We propose that a model of V1 circuits based on FNs supports important functional roles in stimulus coding for both tuned and untuned neuronal populations. Moreover, our work suggests that the functional designation of a neuron as being tuned or untuned is a consequence of network topological interactions. Our work represents an example of how the application of network models and graph theory can provide insights and test hypotheses for future investigation of how neuronal populations encode and compute sensory signals.

STAR⋆METHODS

LEAD CONTACT AND MATERIALS AVAILABILITY

Further information and requests for resources and reagents should be directed to and will be fulfilled by the Lead Contact Jason N. MacLean (jmaclean@uchicago.edu). This study did not generate new unique reagents.
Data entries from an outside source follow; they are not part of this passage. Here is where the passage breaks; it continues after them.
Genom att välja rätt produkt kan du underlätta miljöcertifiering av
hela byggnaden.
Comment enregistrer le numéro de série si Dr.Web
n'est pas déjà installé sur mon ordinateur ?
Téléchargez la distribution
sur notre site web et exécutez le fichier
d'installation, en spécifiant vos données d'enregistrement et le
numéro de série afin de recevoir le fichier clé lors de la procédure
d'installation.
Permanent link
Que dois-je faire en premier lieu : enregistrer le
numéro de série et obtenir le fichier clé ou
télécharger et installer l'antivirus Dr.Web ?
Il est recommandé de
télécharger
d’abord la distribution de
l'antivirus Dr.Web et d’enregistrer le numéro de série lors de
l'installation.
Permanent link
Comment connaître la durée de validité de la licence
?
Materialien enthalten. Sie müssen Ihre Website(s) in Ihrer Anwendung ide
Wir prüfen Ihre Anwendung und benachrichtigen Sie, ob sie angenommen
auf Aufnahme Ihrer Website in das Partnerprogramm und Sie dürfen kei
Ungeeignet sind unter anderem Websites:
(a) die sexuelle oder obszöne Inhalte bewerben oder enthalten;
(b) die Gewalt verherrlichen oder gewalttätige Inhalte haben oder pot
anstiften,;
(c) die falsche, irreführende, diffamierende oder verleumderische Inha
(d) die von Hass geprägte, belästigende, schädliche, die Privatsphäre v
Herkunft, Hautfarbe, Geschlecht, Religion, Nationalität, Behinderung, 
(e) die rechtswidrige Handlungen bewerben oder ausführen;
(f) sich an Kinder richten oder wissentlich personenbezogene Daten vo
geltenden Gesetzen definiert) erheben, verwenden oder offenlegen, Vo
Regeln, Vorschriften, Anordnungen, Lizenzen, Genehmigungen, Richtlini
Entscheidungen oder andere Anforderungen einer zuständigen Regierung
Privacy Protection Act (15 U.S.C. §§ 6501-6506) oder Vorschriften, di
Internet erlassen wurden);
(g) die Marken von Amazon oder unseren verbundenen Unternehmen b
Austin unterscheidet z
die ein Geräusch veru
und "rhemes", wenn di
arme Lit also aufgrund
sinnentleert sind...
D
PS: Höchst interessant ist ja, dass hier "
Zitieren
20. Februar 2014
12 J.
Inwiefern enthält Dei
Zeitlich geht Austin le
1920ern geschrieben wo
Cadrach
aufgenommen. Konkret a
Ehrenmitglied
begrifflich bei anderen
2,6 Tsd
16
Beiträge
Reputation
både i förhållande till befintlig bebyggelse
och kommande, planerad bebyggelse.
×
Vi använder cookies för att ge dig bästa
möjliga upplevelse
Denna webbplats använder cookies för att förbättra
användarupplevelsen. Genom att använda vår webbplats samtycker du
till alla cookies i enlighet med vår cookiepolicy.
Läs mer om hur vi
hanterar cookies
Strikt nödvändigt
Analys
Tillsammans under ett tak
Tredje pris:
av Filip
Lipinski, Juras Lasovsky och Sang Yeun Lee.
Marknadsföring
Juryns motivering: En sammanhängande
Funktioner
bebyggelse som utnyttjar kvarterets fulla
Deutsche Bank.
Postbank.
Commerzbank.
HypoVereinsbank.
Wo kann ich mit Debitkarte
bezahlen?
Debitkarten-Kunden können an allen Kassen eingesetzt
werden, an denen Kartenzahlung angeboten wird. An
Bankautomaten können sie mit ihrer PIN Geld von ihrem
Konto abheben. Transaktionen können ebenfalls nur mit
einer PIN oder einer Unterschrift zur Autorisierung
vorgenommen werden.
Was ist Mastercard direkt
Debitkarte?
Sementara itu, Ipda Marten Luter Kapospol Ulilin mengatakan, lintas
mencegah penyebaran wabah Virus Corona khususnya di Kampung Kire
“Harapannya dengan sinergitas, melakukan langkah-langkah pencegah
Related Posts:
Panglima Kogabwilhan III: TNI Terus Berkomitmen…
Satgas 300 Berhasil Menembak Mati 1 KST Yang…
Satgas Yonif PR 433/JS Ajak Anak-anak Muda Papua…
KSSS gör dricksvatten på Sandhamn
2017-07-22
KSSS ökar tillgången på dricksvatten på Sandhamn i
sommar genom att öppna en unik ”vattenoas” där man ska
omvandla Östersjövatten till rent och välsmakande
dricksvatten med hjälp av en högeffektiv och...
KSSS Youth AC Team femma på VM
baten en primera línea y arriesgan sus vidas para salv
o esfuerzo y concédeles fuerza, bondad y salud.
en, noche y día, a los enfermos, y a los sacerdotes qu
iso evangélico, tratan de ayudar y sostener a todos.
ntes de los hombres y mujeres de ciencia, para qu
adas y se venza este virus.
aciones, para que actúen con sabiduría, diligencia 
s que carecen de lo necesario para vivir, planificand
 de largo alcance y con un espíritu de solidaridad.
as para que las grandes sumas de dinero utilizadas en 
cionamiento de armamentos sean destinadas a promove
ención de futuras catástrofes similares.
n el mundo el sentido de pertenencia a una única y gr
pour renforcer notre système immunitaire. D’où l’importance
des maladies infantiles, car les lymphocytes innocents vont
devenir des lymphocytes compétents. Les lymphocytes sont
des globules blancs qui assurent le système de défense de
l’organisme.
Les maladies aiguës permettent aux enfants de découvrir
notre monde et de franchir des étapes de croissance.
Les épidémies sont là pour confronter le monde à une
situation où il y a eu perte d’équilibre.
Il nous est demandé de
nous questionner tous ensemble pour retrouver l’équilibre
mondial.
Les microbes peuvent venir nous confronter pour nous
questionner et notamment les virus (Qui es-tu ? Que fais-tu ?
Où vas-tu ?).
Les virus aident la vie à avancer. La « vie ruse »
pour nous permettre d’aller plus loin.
EXPERIMENTAL MODEL AND SUBJECT DETAILS

Data collection was performed in accordance to the guidelines of, and approved by the Institutional Animal Care and Use Committee at the University of Chicago. Experimental animals were 8 mice (4 males, 4 females) between ages P84-P191, expressing GCaMP6s under the Thy-1 promotor (Dana et al., 2014; JAX #025776). Animals had ad libitum access to food and water. Information about the animals was previously described in Dechery and MacLean (2018).

METHOD DETAILS

Cranial window surgeries and two-photon calcium imaging

Fully described in Dechery and MacLean (2018). Briefly, a 3 mm diameter craniotomy over left V1, in which the anatomical location was verified using intrinsic signal imaging (Kalatsky and Stryker, 2003). During imaging sessions, animals were head-fixed, awake and allowed to run voluntarily on a linear treadmill. A field of view in V1 was found and compared against fiduciary markers from the images obtained by intrinsic signal imaging, and neurons were automatically detected by software written in house. To facilitate cell detection we divided the FOV into a 4×4 grid, zooming on each grid section individually. Neurons were then identified in each grid zoom, and their coordinates in pixel space were transformed back into the FOV coordinate system, enabling us to perform an accurate line-scan on the entire population. Two photon calcium imaging was performed with 910 nm excitation wavelength with a scanning rate of 25–33Hz, depending on the number of neurons imaged (72–347). Each frame is thus ~30 ms long.

Visual stimuli

We presented the mice with 8–10 repetition of the same movie, as which pseudo-random presentations (trials) of drifting gratings in 12 directions (0.04 deg/cycle, 2Hz), spaced 30 degrees apart. Drifting gratings (Stimulus) lasted 5 s and were interleaved with 3 s of uniform mean luminance screen (Gray). This provided 24–30 trials of each drifting grating direction.

Functional networks

Separate functional networks (FN) were inferred from data of stimulus and gray epochs (Figure 2D). We trimmed fluorescence traces from stimulus epochs to use the first 2 s of grating presentation, and traces from gray epochs to use the last 2 s of mean luminance screen. This was done to focus on the initial response to the drifting grating and to lessen the likelihood that fluorescence values had not returned to baseline from the preceding stimulus epoch, respectively. The trimmed individual traces from each epoch type were then concatenated in the order they were presented, separately for stimulus and gray and in each movie, and then smoothed with a running average window of 10 frames to discard discontinuities inserted by the concatenation procedure. This resulted in grand stimulus traces and grand gray traces for each movie. We then computed partial correlation between every pair of neurons, partialling out the mean response of the neurons in the pair in all other movies and the mean response of the population within the same movie (Figure 2D). Directionality was assigned to the partial correlation score by examining the peak (maximum value) in the cross-correlogram (see Dechery and MacLean, 2018).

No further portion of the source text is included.